WASHINGTON (Reuters) - The United States under former President George W. Bush began building a complex cyber-weapon to try to prevent Tehran from completing suspected nuclear weapons work without resorting to risky military strikes against Iranian facilities, current and former U.S. officials familiar with the program said.
Barack Obama accelerated the efforts after succeeding Bush in 2009, according to the sources who spoke on condition of anonymity because of the classified nature of the effort. The weapon, called Stuxnet, was eventually used against Iran’s main uranium enrichment facilities.
The effort was intended to bridge the time of uncertainty between U.S. administrations after the 2008 presidential election in which Obama was elected, and allow more time for sanctions and diplomacy to avert Iranian nuclear weapon development, according to the current and former officials.
The sources gave rare insight into the U.S. development of its cyber-warfare capabilities and the intent behind it.
One source familiar with the Bush administration’s initial work on Stuxnet said it had stalled Iran’s nuclear program by about five years.
“It bought us time. First, it was to get across from one administration to the next without having the issue blow up.
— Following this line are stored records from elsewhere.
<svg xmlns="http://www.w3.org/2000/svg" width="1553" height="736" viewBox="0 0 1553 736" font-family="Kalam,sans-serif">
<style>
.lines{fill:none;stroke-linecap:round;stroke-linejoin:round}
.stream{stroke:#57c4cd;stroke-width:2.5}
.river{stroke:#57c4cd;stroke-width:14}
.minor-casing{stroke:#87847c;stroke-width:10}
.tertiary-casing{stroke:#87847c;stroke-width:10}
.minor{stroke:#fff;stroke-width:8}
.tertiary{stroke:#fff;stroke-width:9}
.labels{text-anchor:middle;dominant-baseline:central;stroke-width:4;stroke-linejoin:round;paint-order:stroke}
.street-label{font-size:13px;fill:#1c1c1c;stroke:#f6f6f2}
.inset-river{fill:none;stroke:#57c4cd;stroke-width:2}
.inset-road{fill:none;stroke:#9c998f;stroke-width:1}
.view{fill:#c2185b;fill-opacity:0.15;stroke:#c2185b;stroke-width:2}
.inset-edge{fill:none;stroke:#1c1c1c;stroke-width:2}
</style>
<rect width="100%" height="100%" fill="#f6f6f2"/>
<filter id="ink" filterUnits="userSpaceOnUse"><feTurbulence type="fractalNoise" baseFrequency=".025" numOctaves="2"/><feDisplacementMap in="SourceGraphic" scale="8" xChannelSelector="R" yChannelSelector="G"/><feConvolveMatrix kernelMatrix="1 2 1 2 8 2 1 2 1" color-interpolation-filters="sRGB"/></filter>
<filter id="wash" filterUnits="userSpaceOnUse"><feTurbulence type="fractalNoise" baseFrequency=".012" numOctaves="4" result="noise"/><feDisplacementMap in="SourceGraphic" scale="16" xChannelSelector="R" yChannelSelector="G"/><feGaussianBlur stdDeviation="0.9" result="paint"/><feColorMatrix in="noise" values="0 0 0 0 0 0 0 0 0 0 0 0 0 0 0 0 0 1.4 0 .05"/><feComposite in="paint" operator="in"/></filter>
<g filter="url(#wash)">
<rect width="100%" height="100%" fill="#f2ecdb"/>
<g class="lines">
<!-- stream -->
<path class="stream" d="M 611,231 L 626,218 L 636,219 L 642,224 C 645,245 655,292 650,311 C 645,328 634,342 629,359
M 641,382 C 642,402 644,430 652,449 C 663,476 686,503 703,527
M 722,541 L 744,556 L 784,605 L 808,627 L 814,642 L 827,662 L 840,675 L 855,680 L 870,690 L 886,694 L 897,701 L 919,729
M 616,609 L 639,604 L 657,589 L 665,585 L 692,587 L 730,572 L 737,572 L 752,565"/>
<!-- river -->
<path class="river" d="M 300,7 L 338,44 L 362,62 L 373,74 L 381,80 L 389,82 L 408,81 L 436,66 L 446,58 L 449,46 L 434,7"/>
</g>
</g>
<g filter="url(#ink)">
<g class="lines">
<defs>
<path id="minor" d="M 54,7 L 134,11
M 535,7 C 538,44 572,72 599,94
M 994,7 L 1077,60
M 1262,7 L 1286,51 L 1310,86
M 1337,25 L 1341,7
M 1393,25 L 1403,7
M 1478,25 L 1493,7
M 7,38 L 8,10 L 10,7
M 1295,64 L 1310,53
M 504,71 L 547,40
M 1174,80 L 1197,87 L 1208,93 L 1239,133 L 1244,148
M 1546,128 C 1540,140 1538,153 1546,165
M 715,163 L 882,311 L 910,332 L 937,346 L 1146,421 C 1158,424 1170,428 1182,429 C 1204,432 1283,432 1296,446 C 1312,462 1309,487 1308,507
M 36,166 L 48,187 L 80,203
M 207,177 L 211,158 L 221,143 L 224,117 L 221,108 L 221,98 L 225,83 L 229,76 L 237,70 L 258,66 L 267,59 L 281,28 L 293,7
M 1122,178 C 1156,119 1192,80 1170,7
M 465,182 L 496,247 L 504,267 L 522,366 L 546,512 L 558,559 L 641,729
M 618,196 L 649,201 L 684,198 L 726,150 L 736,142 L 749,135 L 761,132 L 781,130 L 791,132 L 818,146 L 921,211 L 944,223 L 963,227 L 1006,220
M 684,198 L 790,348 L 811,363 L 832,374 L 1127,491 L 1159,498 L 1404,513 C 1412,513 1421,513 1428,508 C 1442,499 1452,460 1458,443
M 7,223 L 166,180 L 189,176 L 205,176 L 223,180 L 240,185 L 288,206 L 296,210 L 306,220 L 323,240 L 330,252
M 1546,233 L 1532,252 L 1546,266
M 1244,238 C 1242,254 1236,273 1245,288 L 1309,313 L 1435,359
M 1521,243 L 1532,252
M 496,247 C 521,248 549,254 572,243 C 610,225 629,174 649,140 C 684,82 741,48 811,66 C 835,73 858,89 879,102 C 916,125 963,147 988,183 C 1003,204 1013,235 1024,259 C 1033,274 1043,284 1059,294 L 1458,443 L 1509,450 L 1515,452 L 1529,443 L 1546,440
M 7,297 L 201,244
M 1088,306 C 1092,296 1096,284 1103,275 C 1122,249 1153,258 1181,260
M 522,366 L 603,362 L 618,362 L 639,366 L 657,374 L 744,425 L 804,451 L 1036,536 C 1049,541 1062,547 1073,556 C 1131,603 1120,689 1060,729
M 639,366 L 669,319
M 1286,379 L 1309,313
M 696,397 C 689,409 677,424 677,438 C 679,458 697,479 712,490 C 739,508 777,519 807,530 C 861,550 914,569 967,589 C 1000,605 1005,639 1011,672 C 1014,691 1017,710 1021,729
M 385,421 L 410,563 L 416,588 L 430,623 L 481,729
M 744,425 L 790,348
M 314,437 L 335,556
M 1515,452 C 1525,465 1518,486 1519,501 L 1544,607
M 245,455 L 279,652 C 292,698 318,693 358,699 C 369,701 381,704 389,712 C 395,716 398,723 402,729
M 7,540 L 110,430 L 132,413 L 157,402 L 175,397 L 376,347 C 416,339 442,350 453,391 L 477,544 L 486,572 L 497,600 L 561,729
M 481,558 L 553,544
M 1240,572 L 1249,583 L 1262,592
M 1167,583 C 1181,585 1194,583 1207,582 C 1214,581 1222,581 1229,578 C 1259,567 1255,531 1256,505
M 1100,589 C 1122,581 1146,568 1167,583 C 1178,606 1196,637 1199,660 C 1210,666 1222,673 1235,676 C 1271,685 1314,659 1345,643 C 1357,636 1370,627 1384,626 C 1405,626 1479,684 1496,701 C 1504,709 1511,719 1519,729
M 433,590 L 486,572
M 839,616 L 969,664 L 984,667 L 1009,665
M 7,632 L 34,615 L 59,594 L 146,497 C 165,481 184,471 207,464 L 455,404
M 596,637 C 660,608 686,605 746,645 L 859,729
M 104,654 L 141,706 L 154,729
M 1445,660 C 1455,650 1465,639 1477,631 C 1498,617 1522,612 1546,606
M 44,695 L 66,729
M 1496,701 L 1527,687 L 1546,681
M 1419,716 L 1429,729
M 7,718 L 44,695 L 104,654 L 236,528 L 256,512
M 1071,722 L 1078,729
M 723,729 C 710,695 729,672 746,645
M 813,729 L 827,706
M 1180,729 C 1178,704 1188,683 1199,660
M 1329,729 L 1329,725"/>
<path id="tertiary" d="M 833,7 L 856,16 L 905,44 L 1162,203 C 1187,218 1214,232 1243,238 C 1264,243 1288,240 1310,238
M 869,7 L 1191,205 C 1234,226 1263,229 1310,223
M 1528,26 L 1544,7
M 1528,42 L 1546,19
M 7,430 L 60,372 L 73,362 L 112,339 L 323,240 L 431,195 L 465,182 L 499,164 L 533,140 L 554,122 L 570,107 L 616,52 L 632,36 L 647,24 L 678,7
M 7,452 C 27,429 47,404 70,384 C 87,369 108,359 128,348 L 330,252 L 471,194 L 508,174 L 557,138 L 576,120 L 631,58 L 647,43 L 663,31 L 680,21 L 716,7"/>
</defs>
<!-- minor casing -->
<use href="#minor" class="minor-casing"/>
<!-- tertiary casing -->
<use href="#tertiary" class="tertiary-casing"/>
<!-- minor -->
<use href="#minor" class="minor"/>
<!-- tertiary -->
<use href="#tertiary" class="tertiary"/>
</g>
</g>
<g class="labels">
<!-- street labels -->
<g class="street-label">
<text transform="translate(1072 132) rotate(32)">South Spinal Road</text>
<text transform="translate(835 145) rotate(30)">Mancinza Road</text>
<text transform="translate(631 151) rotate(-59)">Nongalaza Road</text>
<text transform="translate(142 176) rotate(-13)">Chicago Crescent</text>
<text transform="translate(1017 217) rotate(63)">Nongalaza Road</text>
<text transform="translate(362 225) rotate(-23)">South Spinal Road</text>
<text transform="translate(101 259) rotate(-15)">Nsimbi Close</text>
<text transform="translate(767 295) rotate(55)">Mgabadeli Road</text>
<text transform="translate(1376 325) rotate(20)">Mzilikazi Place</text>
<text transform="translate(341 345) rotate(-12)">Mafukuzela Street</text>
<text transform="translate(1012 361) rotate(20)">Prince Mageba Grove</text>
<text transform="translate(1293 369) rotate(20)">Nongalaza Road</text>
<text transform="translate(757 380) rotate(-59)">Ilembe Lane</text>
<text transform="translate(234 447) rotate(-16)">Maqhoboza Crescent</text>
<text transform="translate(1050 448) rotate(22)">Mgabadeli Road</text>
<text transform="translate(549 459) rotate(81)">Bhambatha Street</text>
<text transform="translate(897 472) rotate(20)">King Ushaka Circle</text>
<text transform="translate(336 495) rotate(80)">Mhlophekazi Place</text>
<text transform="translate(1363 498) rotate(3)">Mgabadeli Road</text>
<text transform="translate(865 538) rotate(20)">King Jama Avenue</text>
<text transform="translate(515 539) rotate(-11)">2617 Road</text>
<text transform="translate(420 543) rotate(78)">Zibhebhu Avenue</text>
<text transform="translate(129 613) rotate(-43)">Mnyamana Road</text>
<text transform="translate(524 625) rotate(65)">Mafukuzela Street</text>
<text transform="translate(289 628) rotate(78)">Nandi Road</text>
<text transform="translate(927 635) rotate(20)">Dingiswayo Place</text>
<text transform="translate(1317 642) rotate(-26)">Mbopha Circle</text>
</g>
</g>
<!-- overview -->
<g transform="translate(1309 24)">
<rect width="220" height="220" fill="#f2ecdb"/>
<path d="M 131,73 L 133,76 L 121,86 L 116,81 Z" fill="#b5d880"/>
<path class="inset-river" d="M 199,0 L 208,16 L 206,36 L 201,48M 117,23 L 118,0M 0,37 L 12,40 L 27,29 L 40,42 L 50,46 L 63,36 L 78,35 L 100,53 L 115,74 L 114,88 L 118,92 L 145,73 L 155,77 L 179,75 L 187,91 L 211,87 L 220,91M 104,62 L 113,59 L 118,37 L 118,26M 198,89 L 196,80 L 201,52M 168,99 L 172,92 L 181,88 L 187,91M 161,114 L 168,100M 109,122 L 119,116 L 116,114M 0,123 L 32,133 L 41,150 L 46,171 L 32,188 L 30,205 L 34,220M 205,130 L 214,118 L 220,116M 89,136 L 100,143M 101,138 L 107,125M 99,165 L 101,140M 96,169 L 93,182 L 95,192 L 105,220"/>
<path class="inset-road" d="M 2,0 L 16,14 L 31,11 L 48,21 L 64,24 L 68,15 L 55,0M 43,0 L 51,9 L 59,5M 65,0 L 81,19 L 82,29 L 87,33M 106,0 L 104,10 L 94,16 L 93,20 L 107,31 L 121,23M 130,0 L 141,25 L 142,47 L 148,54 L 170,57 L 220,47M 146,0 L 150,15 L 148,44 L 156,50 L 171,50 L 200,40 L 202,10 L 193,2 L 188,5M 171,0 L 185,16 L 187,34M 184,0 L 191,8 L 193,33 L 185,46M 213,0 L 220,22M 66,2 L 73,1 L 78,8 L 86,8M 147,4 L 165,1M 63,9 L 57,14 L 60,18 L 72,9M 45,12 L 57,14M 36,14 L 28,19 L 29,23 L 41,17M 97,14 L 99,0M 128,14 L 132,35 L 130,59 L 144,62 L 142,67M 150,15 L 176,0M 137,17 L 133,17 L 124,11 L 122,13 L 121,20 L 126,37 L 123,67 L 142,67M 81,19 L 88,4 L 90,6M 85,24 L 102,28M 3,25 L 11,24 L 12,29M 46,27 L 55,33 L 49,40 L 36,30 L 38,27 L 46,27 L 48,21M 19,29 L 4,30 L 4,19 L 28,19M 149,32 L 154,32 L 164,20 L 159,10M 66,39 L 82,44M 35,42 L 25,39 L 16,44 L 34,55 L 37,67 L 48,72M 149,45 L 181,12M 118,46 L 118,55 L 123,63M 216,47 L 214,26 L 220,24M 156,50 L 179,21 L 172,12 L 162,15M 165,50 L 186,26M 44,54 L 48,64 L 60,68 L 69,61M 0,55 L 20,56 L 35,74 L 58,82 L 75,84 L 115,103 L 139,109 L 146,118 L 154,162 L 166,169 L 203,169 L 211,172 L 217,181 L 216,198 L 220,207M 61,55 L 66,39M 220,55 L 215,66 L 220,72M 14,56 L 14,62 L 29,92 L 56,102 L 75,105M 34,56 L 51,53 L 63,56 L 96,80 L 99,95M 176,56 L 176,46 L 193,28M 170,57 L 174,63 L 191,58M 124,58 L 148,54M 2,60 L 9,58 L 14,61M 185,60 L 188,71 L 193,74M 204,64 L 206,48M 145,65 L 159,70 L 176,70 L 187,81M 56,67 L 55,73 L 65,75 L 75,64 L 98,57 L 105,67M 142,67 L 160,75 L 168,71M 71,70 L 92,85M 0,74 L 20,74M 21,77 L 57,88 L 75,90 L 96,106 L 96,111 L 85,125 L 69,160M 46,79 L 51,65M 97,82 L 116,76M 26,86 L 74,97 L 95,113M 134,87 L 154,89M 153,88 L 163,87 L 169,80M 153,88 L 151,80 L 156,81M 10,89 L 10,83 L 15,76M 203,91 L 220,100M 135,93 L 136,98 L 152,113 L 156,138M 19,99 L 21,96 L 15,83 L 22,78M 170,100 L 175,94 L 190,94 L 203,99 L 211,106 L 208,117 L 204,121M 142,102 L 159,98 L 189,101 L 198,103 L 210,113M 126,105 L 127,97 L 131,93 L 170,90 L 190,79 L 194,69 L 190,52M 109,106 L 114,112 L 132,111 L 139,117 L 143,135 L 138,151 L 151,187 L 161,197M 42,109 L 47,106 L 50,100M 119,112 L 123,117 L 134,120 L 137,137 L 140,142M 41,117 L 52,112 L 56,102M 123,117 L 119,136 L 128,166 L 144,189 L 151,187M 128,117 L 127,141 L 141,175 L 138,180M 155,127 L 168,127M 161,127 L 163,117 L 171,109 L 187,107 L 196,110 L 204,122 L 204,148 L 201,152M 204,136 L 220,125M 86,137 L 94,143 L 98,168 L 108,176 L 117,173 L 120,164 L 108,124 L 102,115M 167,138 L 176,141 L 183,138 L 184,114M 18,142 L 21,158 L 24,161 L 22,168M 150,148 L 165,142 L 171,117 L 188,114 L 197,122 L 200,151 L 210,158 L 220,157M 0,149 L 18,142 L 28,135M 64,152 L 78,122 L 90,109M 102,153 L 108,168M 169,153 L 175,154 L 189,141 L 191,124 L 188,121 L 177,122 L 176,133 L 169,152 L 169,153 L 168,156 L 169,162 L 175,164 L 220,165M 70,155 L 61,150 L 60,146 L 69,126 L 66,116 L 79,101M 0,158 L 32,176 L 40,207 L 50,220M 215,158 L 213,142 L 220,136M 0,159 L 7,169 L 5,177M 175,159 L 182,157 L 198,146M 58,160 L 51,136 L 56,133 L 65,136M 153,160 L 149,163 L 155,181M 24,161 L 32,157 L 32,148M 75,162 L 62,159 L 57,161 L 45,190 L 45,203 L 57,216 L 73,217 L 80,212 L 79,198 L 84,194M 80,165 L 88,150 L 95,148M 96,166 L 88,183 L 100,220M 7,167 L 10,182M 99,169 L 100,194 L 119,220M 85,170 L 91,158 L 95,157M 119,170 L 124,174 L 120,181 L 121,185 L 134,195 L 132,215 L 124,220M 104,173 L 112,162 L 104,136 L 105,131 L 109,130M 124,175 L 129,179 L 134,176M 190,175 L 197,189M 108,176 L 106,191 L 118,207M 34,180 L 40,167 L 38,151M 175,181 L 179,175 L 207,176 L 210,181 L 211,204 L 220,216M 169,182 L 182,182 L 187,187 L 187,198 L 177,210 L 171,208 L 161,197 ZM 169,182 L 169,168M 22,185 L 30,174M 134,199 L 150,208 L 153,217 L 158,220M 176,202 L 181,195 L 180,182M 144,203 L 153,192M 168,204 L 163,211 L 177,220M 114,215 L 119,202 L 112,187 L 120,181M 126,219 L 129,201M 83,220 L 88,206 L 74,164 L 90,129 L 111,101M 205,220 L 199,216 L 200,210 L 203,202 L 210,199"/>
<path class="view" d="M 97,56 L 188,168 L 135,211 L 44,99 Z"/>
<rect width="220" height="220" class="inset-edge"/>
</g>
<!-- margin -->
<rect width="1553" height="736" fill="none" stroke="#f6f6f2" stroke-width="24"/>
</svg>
And then it was to give Obama a little more time to come up with alternatives, through the sanctions, et cetera,” said the source.
Only in recent months have U.S. officials become more open about the work of the United States and Israel on Stuxnet, the sophisticated cyber-weapon directed against Iran’s Natanz nuclear enrichment facility that was first detected in 2010.
The cyber-attacks provided the United States with an avenue to try to stop Iran from producing a suspected weapon without turning to military strikes against Iranian facilities - all at a time when U.S. forces already were fighting wars in Iraq and Afghanistan, the sources said.
In the end, senior U.S. officials agreed the benefit of stalling Iran’s nuclear program was greater than the risks of the virus being harnessed by other countries or terrorist groups to attack U.S. facilities, one source said.
Two sources with direct knowledge of the U.S. program said it cost hundreds of millions of dollars to carry out.
The United States for years has been developing - and using - offensive cyber-capabilities to interfere with the computers of adversaries, including during the Battle of Falluja in Iraq in 2004 and in finding Osama bin Laden and other al Qaeda figures, the sources said.
Last year, the United States also explicitly stated for the first time that it reserved the right to retaliate with military force against a cyber-attack.
The New York Times reported on Friday that from his first months in office, Obama secretly ordered attacks of growing sophistication on the computer systems running the main Iranian nuclear enrichment facilities, greatly widening the first sustained U.S. use of cyber-weapons. The Times said the attacks were code-named Olympic Games.
White House spokesman Josh Earnest declined comment on the substance of the New York Times article, but denied “in the strongest possible terms” that it was an authorized leak of classified information. Obama is seeking re-election on November 6 in part on the strength of his foreign policy achievements.
Reuters reported on May 29 that the United Nations agency charged with helping member nations secure their national infrastructures plans to issue a sharp warning about the risk of the Flame computer virus that was recently discovered in Iran and other parts of the Middle East.
Stuxnet is one of many weapons in the U.S. cyber-arsenal, which some experts say also includes a data-gathering tool known as Duqu that was deployed to cull information about Iran’s weapons programs.
Iranian officials have described the cyber-attacks as part of a “terrorist” campaign backed by Israel and the United States.
Some current and former U.S. officials, who asked not to be named, criticized the Obama administration for talking too freely to the media about classified operations.
Representative Peter King, the Republican chairman of the House of Representatives Committee on Homeland Security, said, “I believe that no one, including the White House, should be discussing cyber-attacks.”
“The U.S. will now be blamed for any sophisticated, malicious software, even if it was the Chinese or just criminals,” added Jason Healey, who has worked on cyber-security for the Air Force, White House and Goldman Sachs, and is now with the Atlantic Council research group.